Il fallait que je lui enfonce des aiguilles dans le corps pour ce test.
<<Ça va piquer>>
Je lui enfonçai la première.
-Tu fais ça comme un charme, je ne ressens rien. C’est pour quoi ce test?
<<Je vais fouiller ta mémoire nerveuse. Pour savoir pourquoi tu es ici. Je vais aussi fouiller dans tes souvenirs. Je suis désolée.>>
Il rit doucement.
-Ne te gêne pas. Je n’ai rien à cacher.
Je lui enfonçai la dernière aiguille et alla à l’ordinateur pour exécuter mes recherches.
Il m’indiqua ses souvenirs et ses sensations. J’allai dans ses souvenirs et y vit notre rencontre. L’ordinateur m’indiqua également ce qu’il avait ressenti pendant ce moment-là. Puis, j’allais dans le souvenir précédent quand le fichier devint noir. Ryan vit mes sourcils froncés.
-Quelque chose ne va pas?
Pourquoi était-ce noir? Il n’y avait rien? J’allai dans la fiche sur son activité cérébrale. Sur la ligne du temps, je vis un autre trou. Le cerveau s’était arrêté. Il serait donc mort?
-Stella, réponds-moi!
La mention de mon nom me fit sursauter. Je pris ma tablette et expliqua la situation à Ryan. -Alors, commença-t-il, je serais mort selon toi.
<<Selon les analyses oui. L’ordinateur n’enregistre aucun battement de cœur.>>
-Et je serais dans une sorte de monde parallèle. Je ne me suis pas rendu au paradis mais dans une autre réalité.
<<Ça, c’est ce que tu dis.>>
Il prit un moment pour réfléchir.
-Eh bien, j’aurais pu tomber plus mal.
Je le regardai, les yeux ronds.
-Ben oui, je t’ai rencontré. T’es pas si mal dans ton genre si on aime les poissons.
<<Charmant.>>
-Alors, qu’est-ce qu’on fait? me demanda-t-il
Je réfléchis.
<<Je n’en ai aucune idée. Parle-moi de toi en attendant que j’aie des idées.>>
Alors il me raconta sa vie, ses envies, ses buts. Sa voix m’apaisait. J’arrivais à oublier le monde qui m’entourait. J’oubliais tout le monde sauf lui. C’était le seul qui prenait le temps de me parler. Mes collègues de bureau me considéraient trop vieille parce que j’avais vécu la transition. J’adorais entendre Ryan parler. Pour une fois depuis longtemps, ma voix me manquait.

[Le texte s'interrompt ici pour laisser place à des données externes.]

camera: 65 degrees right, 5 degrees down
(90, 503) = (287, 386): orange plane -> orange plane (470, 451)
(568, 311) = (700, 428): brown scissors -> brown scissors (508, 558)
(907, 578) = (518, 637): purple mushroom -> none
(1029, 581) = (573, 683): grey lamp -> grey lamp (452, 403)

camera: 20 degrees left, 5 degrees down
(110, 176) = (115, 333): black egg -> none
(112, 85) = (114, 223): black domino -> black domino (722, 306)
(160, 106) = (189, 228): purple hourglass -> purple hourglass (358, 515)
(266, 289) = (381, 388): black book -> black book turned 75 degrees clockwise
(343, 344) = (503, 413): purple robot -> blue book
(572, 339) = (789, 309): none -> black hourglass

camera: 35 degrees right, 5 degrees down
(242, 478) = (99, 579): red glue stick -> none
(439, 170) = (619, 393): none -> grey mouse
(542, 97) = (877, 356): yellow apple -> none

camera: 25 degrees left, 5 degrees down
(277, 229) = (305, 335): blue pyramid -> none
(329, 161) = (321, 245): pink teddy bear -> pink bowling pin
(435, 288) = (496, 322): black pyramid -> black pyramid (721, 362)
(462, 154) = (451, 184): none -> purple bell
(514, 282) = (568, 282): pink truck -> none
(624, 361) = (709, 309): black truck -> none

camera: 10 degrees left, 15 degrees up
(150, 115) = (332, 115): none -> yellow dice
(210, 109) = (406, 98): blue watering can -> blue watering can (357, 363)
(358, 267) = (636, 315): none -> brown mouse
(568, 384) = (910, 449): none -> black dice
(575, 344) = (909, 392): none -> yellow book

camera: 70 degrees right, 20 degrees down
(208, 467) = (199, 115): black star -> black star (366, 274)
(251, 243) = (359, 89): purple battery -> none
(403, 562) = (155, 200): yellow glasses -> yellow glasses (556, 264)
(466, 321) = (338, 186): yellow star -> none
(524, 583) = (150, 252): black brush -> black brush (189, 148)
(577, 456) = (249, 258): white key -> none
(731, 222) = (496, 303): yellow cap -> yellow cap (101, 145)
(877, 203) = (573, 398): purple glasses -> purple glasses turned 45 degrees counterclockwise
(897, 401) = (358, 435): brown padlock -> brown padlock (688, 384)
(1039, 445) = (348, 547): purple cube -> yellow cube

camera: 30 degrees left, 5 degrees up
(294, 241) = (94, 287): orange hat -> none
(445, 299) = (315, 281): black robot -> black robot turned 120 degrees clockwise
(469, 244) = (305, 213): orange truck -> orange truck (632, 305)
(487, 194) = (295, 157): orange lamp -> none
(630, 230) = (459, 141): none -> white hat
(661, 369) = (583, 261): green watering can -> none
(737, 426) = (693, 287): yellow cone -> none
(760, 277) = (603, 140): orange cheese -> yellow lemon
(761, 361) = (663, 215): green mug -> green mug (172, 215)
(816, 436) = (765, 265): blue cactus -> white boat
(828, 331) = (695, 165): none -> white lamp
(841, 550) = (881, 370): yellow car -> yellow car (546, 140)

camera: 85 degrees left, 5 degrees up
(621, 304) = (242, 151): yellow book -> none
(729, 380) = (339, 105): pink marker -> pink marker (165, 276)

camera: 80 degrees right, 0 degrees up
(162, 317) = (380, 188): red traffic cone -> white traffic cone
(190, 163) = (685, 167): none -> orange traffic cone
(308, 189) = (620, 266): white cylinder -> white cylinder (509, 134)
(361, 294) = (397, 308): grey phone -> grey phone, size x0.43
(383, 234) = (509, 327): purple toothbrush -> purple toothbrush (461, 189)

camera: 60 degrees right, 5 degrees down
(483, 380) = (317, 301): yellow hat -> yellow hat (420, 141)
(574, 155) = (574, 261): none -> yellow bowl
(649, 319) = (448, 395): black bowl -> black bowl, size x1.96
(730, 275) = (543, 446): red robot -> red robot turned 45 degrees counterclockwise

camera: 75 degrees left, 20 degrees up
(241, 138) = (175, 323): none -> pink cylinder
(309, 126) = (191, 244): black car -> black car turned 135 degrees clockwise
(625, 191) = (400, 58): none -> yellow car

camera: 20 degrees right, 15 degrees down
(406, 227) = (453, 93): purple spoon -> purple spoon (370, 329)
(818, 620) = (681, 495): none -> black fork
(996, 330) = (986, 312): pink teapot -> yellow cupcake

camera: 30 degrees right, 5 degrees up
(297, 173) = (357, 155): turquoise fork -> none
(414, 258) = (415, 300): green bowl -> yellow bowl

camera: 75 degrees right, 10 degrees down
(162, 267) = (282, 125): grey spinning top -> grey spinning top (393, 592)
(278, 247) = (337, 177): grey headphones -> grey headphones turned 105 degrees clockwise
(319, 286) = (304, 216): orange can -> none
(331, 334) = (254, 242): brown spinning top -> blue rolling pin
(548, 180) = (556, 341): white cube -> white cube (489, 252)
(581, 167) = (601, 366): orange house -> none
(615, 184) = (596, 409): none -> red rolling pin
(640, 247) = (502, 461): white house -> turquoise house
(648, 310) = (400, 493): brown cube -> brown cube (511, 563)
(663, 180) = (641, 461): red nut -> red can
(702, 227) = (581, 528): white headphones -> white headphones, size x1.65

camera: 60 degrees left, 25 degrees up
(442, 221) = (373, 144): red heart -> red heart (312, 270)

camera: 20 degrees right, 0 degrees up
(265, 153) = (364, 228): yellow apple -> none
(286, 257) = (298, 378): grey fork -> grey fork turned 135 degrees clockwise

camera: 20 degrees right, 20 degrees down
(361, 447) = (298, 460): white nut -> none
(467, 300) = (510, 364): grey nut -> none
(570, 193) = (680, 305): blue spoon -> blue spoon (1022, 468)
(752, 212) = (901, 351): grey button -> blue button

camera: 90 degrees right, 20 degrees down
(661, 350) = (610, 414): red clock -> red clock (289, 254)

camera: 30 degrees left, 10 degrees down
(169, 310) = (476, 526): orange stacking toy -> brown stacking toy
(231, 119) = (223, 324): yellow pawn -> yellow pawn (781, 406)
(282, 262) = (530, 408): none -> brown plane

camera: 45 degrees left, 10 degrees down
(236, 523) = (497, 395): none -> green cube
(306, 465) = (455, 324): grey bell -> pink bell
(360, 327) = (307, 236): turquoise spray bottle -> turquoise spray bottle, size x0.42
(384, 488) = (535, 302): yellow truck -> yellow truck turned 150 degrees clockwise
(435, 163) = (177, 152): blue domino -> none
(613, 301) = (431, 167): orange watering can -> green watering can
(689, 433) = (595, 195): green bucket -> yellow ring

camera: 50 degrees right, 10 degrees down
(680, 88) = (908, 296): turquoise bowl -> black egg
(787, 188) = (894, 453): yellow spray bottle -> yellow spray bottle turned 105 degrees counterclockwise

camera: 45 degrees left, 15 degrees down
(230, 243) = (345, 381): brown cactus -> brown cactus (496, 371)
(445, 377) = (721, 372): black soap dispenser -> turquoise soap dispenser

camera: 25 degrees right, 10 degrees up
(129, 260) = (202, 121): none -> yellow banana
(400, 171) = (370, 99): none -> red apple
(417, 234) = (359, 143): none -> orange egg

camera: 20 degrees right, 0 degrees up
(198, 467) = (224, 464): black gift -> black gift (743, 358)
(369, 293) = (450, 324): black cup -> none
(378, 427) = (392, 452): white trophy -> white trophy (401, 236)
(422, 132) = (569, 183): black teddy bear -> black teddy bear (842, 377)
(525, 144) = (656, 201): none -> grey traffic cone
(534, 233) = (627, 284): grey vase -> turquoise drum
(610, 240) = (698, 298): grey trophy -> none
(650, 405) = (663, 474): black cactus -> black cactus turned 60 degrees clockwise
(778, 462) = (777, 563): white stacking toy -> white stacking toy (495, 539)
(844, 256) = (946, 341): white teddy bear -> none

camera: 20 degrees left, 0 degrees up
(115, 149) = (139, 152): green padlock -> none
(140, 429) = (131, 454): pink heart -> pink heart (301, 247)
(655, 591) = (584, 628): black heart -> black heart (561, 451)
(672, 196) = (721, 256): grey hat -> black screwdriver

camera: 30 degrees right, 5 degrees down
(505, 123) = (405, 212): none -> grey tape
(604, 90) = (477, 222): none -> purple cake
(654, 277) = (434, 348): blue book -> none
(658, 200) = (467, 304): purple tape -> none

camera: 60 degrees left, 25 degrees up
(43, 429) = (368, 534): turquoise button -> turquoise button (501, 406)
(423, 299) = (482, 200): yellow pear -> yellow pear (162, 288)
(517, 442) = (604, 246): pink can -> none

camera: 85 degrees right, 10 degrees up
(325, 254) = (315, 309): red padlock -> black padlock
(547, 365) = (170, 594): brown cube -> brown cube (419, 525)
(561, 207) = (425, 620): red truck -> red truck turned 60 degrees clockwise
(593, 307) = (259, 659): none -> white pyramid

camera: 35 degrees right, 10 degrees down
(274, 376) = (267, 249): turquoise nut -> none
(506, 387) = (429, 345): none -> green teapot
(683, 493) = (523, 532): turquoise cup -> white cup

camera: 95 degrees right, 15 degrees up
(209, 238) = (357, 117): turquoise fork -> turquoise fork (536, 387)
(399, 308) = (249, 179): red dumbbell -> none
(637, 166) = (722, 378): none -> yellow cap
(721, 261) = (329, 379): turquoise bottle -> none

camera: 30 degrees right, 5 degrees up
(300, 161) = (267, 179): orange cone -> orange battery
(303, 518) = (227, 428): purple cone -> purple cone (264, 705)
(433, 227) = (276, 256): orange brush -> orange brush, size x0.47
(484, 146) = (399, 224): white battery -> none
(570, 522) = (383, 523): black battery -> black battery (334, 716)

Je sursautai quand je remarquai quelque chose d’étrange avec lui. Il palissait. J’arrivais à distinguer la table d’observation au-travers de ses jambes. L’ordinateur se mit à émettre un bip lent, mais régulier. Était-ce possible qu’il… revienne à la vie? Je lui pris les mains. Elles n’avaient plus la consistante d’avant quand je l’avais amené dans cette salle. Je sentais une chaleur, mais pas de présence. Ryan regarda l’ordinateur qui émettait ses bips réguliers.
-Ça doit être les ambulanciers. Ils s’acharnent peut-être sur mon corps avec un DEA.
Il me prit dans ses bras.
-Je m’en vais. Je suis content de t’avoir connu Stella. Merci d’avoir fait ton possible pour savoir ce qui clochait avec moi. Quand je vais mourir à nouveau de vieillesse cette fois-ci, je te reverrai peut-être.
Ryan était presque invisible à présent. Je sentais à peine ses bras dans mon dos.
-À plus tard Stella, chuchota-t-il, prends soin de toi. Je reviendrai. Sa voix s’estompa en même temps que son corps. J’étais désormais toute seule.
<<À plus tard Ryan. On se reverra.>>
Cette nuit-là, je m’étendis sur mon lit et programma à nouveau la simulation du 19 mai 2019. Sous mes yeux, mon décor se modifia.
~
J’ouvris les yeux. Mon cadran indiquait 22 : 34, 19 mai 2019. Je rassemblai mes idées. Grâce à Ryan, je pu ajouter des détails à mon histoire. Je pris trois jours à écrire un texte sur la vie après la mort contenant toutes les exigences. Je le relu. Je peaufinai plusieurs détails et révisai mes temps de verbes. J’envoya le fichier Word à mon enseignant, dès que j’eu pressé le bouton envoyer, mon décor changea.
~ -Simulation terminée, dit une voix métallique.
Je me recouchai. Aucun cauchemar ne vint hanter mon sommeil, j’avais enfin combattu ma peur de la mort.